* _TEXT TO READ_:
=====

We became friends though

Spend a night in the desert.  I highly recommend.
Just choose the weather better




Sunday, April 19, 2020

Oh India, you good thing. The surprises just keep coming


NH& Weekender festival: 30 November – 1 December

Up till now I had experienced the sounds and music of India, and frankly, I was disappointed.  The noise that comes from the temples sounds like children who have picked up instruments for the first time, and the monks best do a little bit more practising (it’s not like they doing much else now), because there is no tune or melody, just banging and clanging.

It was horrifying that in a country so vast and diverse, its music was so monotonous, and well, rubbish.  Turns out though, I was just looking in the wrong place.  Who would have thought that discovering the sound and soul of the Indian music movement did not lie in the Punjabi-blasting public busses, or the painfully ear-throbbing screeching pop, love songs.

From the moment I knew I was spending a long time in India, I looked up what music festivals were going on, and it just seemed like I would be missing all of them – scheduling conflicts.  I had made a friend though, who was organising (what he said) was one of the biggest annual music events, and he said he would hook me up. 

As my trip wound on, and I had not attended any others, my faith was more and more, placed into this one man’s hands.  As the date came nearer, and I still did not have a ticket (as promised), I resigned my fate to the stars.  It got down to days before and I, on his word, had booked a flight up to Pune and accommodation, yet no ticket was forthcoming.  I arrived at my hostel the night before the festival was supposed to start, and my faith was rewarded with a ping in my inbox, and a 3-day pass!

Home base for the next few days.

=====

* _SET EXERCISE 1_:
Answer these questions about the post on music in India:
(a) What does the writer compare the noise from the temples to?
(b) To which city did the writer book a flight?
(c) What arrived in the writer's inbox the night before the festival?
The text and the records have no connection to each other.

* _INPUT ROWS_:
=====

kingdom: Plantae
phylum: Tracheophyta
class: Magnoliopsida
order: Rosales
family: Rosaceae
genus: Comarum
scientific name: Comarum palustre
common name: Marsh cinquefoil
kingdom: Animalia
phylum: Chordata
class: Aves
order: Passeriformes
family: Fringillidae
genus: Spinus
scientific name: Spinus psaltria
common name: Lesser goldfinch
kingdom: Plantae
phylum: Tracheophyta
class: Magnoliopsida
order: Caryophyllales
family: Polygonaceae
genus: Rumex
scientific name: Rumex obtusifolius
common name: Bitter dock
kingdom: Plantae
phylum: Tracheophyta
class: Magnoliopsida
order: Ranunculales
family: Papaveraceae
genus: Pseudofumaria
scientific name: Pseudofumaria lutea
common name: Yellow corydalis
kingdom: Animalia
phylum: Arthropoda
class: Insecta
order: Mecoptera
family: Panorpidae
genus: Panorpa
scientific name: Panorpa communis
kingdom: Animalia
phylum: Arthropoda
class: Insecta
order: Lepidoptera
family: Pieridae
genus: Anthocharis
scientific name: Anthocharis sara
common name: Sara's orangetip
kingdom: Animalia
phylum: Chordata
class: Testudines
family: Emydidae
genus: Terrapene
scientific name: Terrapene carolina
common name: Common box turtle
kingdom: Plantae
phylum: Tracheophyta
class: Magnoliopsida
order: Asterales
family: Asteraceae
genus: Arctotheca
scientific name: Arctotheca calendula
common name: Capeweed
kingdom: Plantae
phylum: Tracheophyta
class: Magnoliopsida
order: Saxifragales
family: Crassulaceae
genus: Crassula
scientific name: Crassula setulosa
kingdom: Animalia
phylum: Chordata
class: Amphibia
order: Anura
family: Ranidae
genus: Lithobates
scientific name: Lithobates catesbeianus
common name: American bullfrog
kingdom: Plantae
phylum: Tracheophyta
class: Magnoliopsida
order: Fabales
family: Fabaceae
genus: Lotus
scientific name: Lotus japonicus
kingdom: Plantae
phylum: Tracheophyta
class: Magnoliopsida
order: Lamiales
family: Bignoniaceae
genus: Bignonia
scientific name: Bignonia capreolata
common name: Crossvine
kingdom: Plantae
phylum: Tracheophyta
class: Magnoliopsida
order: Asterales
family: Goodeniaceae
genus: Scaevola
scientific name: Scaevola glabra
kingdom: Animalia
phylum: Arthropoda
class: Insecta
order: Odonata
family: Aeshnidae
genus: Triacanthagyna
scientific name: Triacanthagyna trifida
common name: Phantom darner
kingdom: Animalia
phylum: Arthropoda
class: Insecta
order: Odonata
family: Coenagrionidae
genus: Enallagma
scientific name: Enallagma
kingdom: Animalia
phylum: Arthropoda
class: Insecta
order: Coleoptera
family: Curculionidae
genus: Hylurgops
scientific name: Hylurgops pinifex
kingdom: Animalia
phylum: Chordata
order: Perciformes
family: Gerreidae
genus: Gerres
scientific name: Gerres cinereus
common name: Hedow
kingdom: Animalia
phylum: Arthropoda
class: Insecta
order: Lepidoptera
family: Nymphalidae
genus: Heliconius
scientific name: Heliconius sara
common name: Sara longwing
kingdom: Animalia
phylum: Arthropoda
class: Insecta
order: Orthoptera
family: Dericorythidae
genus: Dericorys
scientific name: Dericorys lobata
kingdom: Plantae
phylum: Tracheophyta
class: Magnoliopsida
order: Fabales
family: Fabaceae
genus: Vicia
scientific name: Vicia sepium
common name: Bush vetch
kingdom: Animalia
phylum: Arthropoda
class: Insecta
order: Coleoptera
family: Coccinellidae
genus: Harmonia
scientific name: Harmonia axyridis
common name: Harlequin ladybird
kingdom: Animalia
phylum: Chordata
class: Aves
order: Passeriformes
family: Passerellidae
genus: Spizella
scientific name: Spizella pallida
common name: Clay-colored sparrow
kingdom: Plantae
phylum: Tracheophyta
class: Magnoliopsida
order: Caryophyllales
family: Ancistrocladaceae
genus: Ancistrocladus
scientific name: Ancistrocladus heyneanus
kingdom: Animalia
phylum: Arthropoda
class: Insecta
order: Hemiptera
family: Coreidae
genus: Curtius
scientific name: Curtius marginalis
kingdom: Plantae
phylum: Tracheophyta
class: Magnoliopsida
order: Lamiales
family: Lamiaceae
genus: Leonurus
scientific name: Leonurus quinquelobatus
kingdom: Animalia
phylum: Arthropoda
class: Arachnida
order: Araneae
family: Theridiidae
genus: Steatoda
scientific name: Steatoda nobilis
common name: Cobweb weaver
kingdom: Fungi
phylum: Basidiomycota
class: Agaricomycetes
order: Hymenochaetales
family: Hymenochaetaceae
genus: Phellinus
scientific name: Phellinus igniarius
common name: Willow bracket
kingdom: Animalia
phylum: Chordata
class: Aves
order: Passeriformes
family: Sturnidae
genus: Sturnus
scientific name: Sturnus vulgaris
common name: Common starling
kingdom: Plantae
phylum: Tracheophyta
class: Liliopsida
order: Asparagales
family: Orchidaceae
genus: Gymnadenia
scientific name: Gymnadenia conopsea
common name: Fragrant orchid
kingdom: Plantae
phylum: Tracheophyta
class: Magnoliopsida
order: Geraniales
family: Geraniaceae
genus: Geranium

=====

* _SET EXERCISE 2_: Edit the records from their first line through the line containing "genus: Panorpa", changing every "common name" to "vernacular name" and leaving everything else unchanged.

* _CORRECT RESULT 1_:
(a) Children who have picked up instruments for the first time.
(b) Pune.
(c) A 3-day pass.

* _CORRECT RESULT 2_:
kingdom: Plantae
phylum: Tracheophyta
class: Magnoliopsida
order: Rosales
family: Rosaceae
genus: Comarum
scientific name: Comarum palustre
vernacular name: Marsh cinquefoil
kingdom: Animalia
phylum: Chordata
class: Aves
order: Passeriformes
family: Fringillidae
genus: Spinus
scientific name: Spinus psaltria
vernacular name: Lesser goldfinch
kingdom: Plantae
phylum: Tracheophyta
class: Magnoliopsida
order: Caryophyllales
family: Polygonaceae
genus: Rumex
scientific name: Rumex obtusifolius
vernacular name: Bitter dock
kingdom: Plantae
phylum: Tracheophyta
class: Magnoliopsida
order: Ranunculales
family: Papaveraceae
genus: Pseudofumaria
scientific name: Pseudofumaria lutea
vernacular name: Yellow corydalis
kingdom: Animalia
phylum: Arthropoda
class: Insecta
order: Mecoptera
family: Panorpidae
genus: Panorpa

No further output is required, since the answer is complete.